C# does have a really good out-of-the-box set of data types, particularly collections. Ultimately, though, by choosing C# and its 'help' you are giving up the ability to do interactive debugging.

Edit a Linq expression? Sorry, recompile and start over. Program Counter is inside a debug block? Ha, guess you'll have to recompile. Squirrel jumped on your roof? Guess what!

What happened was that the C# folks got penis envy toward the "cool" (i.e. interpreted) languages, so they started throwing in Lisp-y stuff like lambdas. But underneath it's still that clunky-arse JIT / bytecode crap so it doesn't work like Lisp. It's like, all the nerd malarkey of Lisp with the atrocious debugging loop of C++.

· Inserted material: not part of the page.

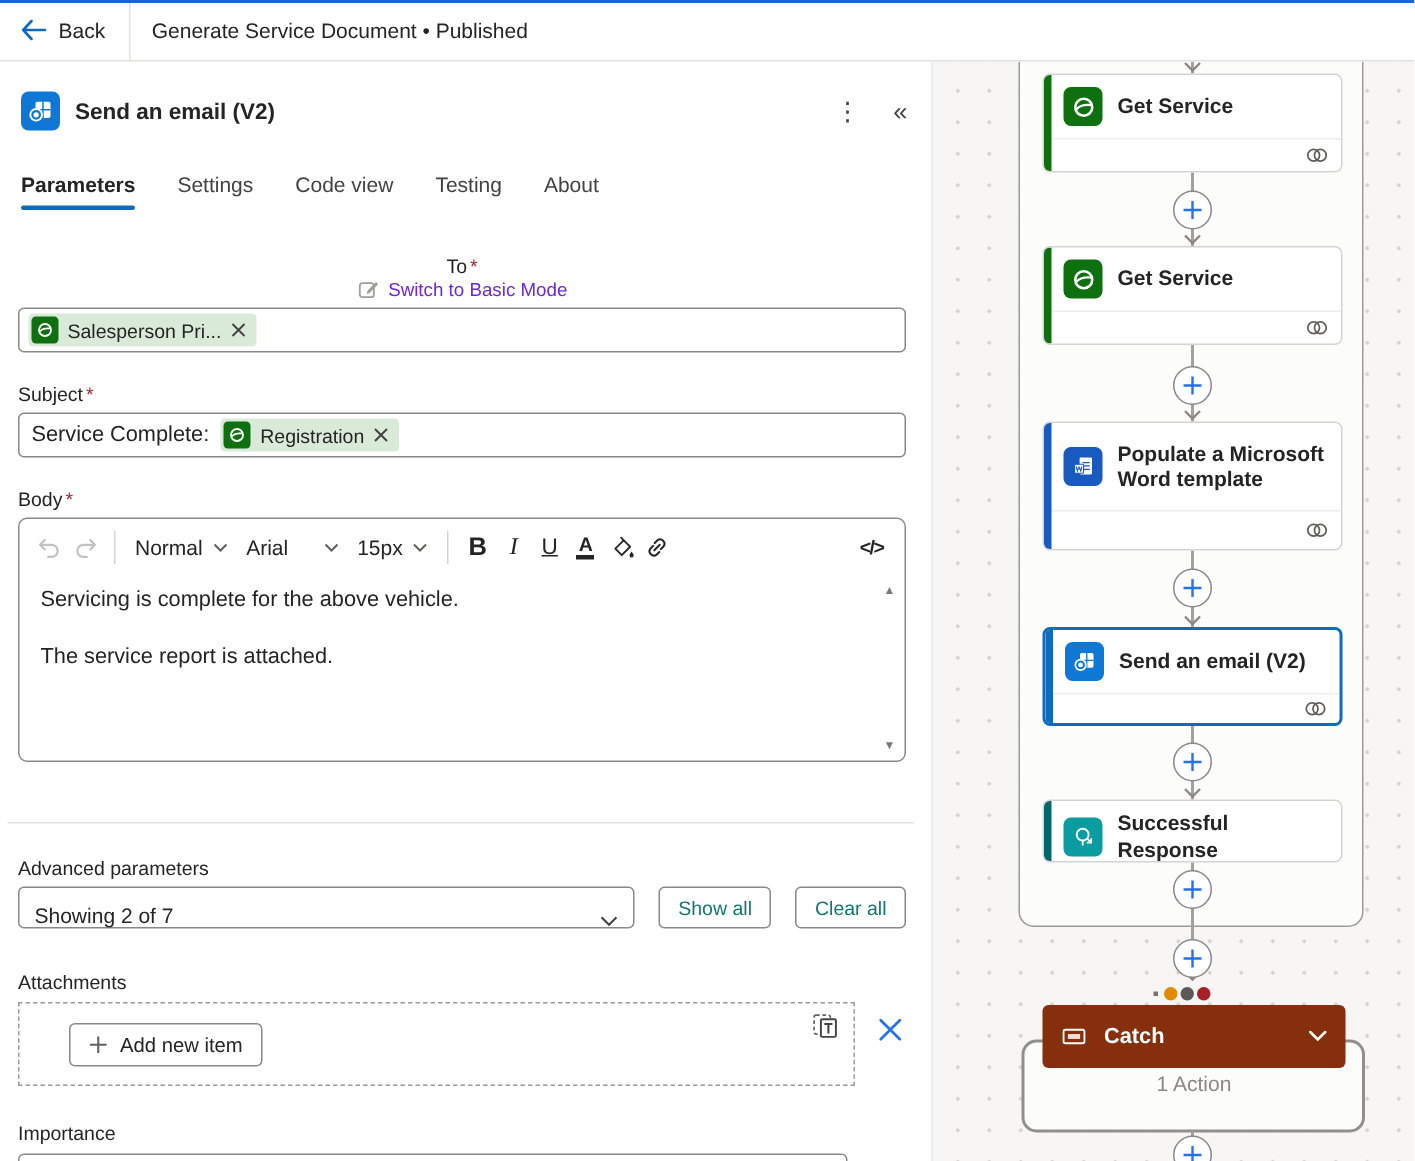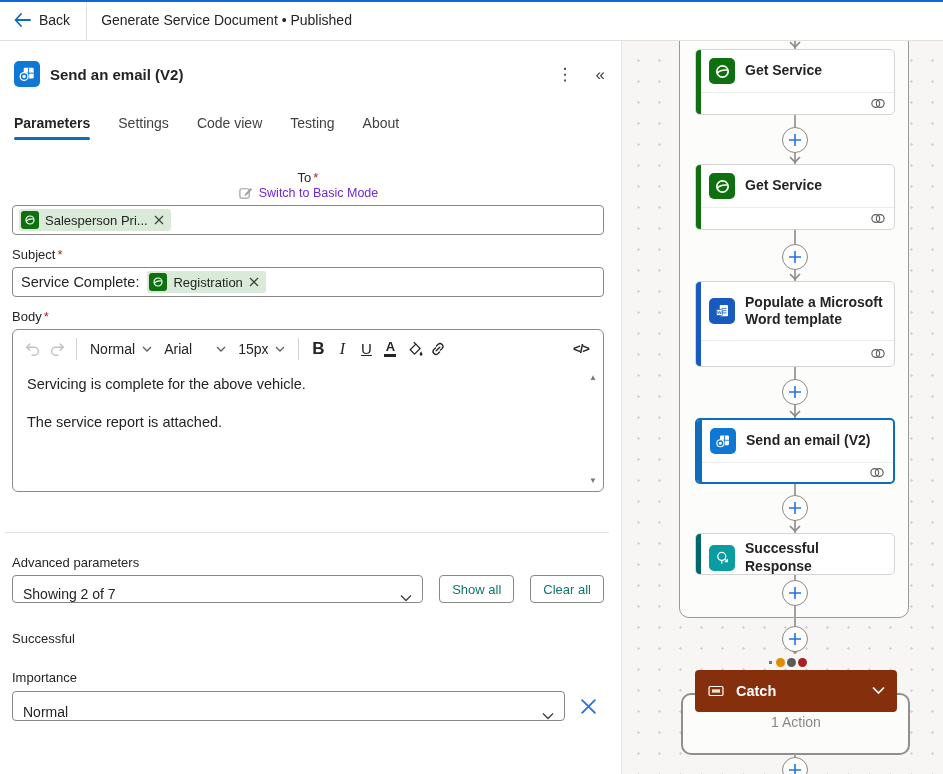"Subject *" .mt16 { margin-top: 12px -> 20px }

Really, .NET should have been 100% interpreted from the get-go. Back in the early days of .NET, Microsoft was making all these outlandish claims of how fast it was, and we've all been sacrificed so they could win these stupid, rigged, 2003 pissing contests.

Honestly, if I just wanted to stand up a back end quickly, with poor developers, I'd go with PHP.
Posted by charminultra
Member since Jan 2020
2739 posts
Posted on 5/16/23 at 9:08 am to
I'm in IT staffing and have a metric shite ton of .NET roles if you're interested.
Posted by charminultra
Member since Jan 2020
2739 posts
Posted on 5/16/23 at 9:11 am to
Southwest? I've been trying to get in touch with your hiring managers for months!
Posted by A Smoke Break
Lafayette
Member since Nov 2018
2175 posts
Posted on 5/16/23 at 9:16 am to
I'm a network admin in the public sector.

Got my AAS in Networking, my BS in IT business management. Working towards my MBA. End goal is to become director within my org or, if politics takes over, go back into the private sector and go C suite.